Mais au fait, comment répondre à la question sur la fabrique des présidents ? Convenons alors d’accorder une vérité à la formule gaullienne servie naguère par Dominique de Villepin. Une élection présidentielle se joue comme « la rencontre entre un homme et le peuple ». Mais comme le peuple, c’est souvent des dizaines de millions d’âmes, il faut organiser cette rencontre. Trois possibilités, les meetings, les journaux écrits et la radio-télévision. Ensuite, le bouche-à-oreille peut compléter cette rencontre qui néanmoins n’est directe que lors d’un meeting. Pour le reste, une formule sert aussi de maxime à l’ère démocratique. Une élection, c’est la rencontre d’un président avec les médias. Et plus spécialement les médias incarnés par les journalistes qui sont un peu des agents immobiliers, à la différence près que l’agent immobilier présentera sous un jour favorable le bien à vendre, alors que le journaliste est censé sonder le président en s’efforçant en toute « neutralité » de dévoiler ses qualités et ses défauts. Il y a donc une manière de s’exprimer dans les médias qu’apprennent les candidats, un peu à l’instar d’un jeune premier répétant pour réussir une audition à la comédie française. Un candidat doit donc se mettre en scène. Il apparaît dans les journaux écrits, la télévision, les meetings, qui souvent sont télévisés. Les médias peuvent fausser l’image, mais ils sont incontournables. Sans médias, pas de rencontre entre un peuple et les aspirants à la présidence. Le système est loin d’être parfait, pas plus qu’un jury pour comédiens qui peut se fourvoyer lors d’un casting. Un peuple peut-il se fourvoyer ? Il n’y a pas de réponse. Mais le système n’échappe pas aux médias. Et si ces médias ont suscité un culte de la personnalité, voire une admiration des stars, alors la politique n’échappe pas à ce phénomène si bien que les candidats doivent soigner leur image autant que leur verbe parce qu’une élection se joue avec tous les électeurs et que parmi eux, il en est qui sont sensibles à l’image.
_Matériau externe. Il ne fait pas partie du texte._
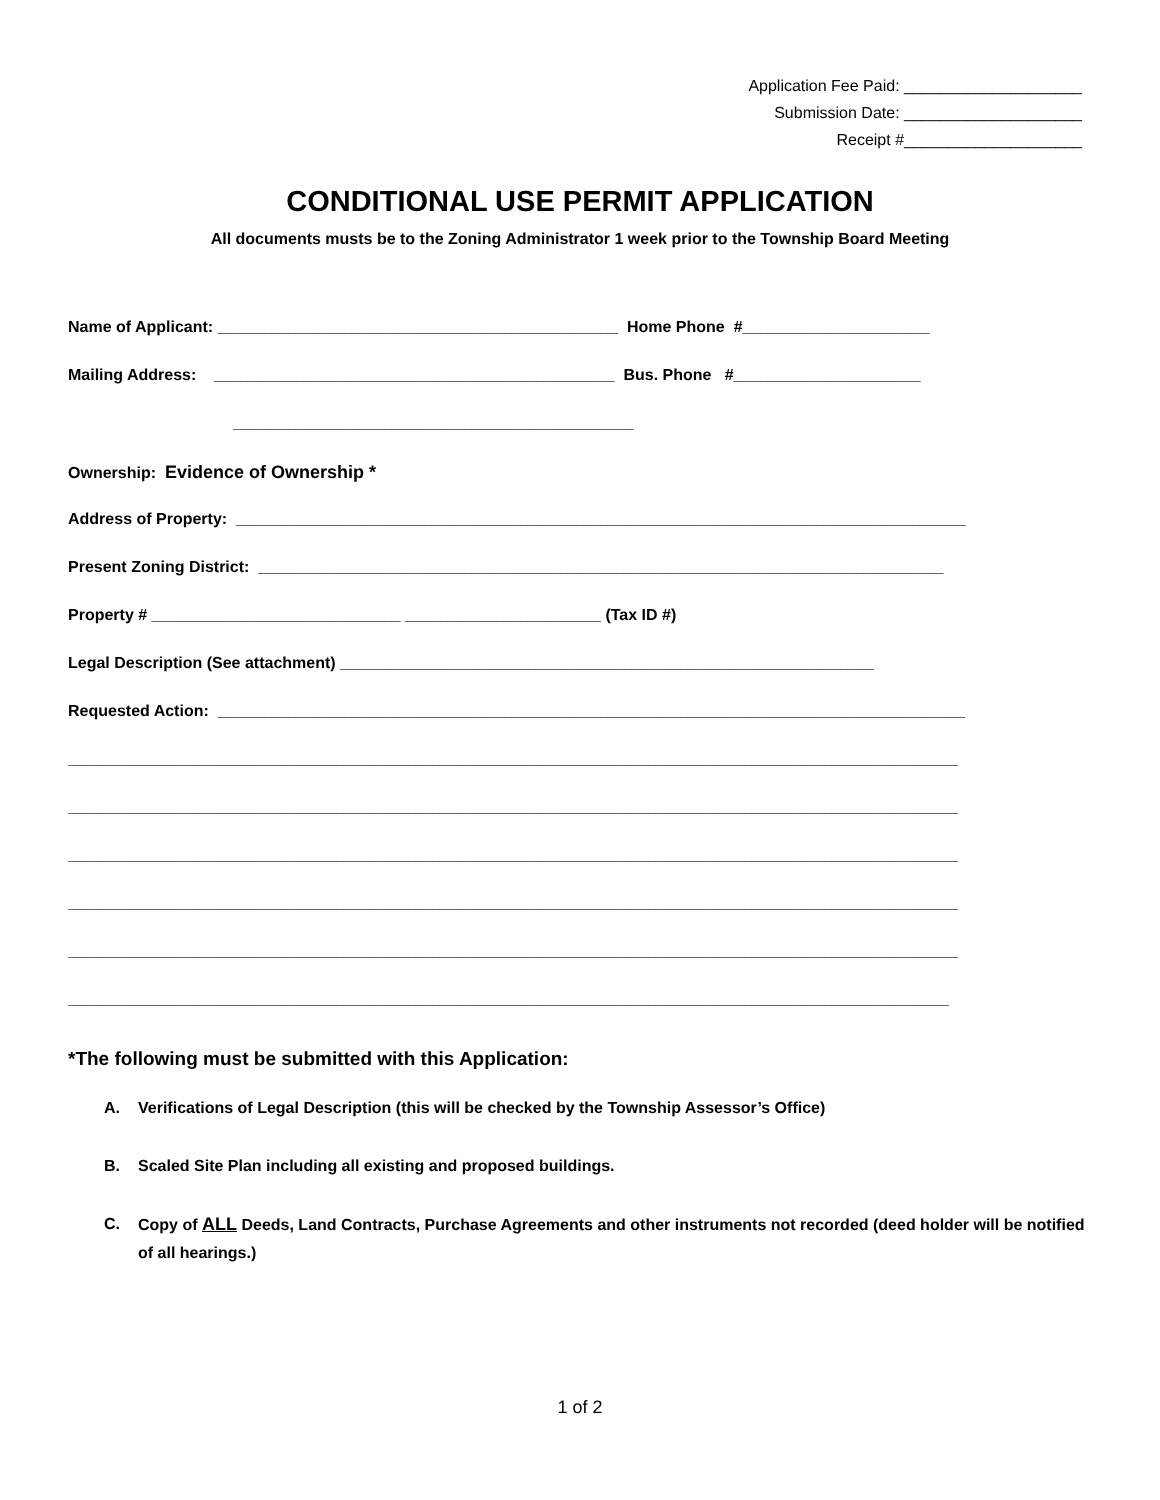Application Fee Paid: ____________________
Submission Date: ____________________
Receipt #____________________
CONDITIONAL USE PERMIT APPLICATION
All documents musts be to the Zoning Administrator 1 week prior to the Township Board Meeting
Name of Applicant: _____________________________________________ Home Phone #_____________________
Mailing Address: _____________________________________________ Bus. Phone #_____________________
_____________________________________________
Ownership: Evidence of Ownership *
Address of Property: __________________________________________________________________________________
Present Zoning District: _____________________________________________________________________________
Property # ____________________________ ______________________ (Tax ID #)
Legal Description (See attachment) ____________________________________________________________
Requested Action: ____________________________________________________________________________________
____________________________________________________________________________________________________
____________________________________________________________________________________________________
____________________________________________________________________________________________________
____________________________________________________________________________________________________
____________________________________________________________________________________________________
___________________________________________________________________________________________________
*The following must be submitted with this Application:
A. Verifications of Legal Description (this will be checked by the Township Assessor’s Office)
B. Scaled Site Plan including all existing and proposed buildings.
C. Copy of ALL Deeds, Land Contracts, Purchase Agreements and other instruments not recorded (deed holder will be notified of all hearings.)
1 of 2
Individuellement, on peut s’immuniser contre le format médiatique et lire les programmes proposés. Ce n’est pas interdit. C’est même recommandé mais cela demande plus d’efforts. Inutile donc de jeter la pierre sur les médias. Le système est imparfait, comme l’homme du reste. Et puis un chef d’Etat, ça ne peut pas tout faire, contrairement à une idée fausse habilement distillée par un président qui s’agite sur tous les sujets et finit par être discrédité par une fronde d’élus qui lui ont pourri la fin de son quinquennat en façonnant un Sénat de gauche.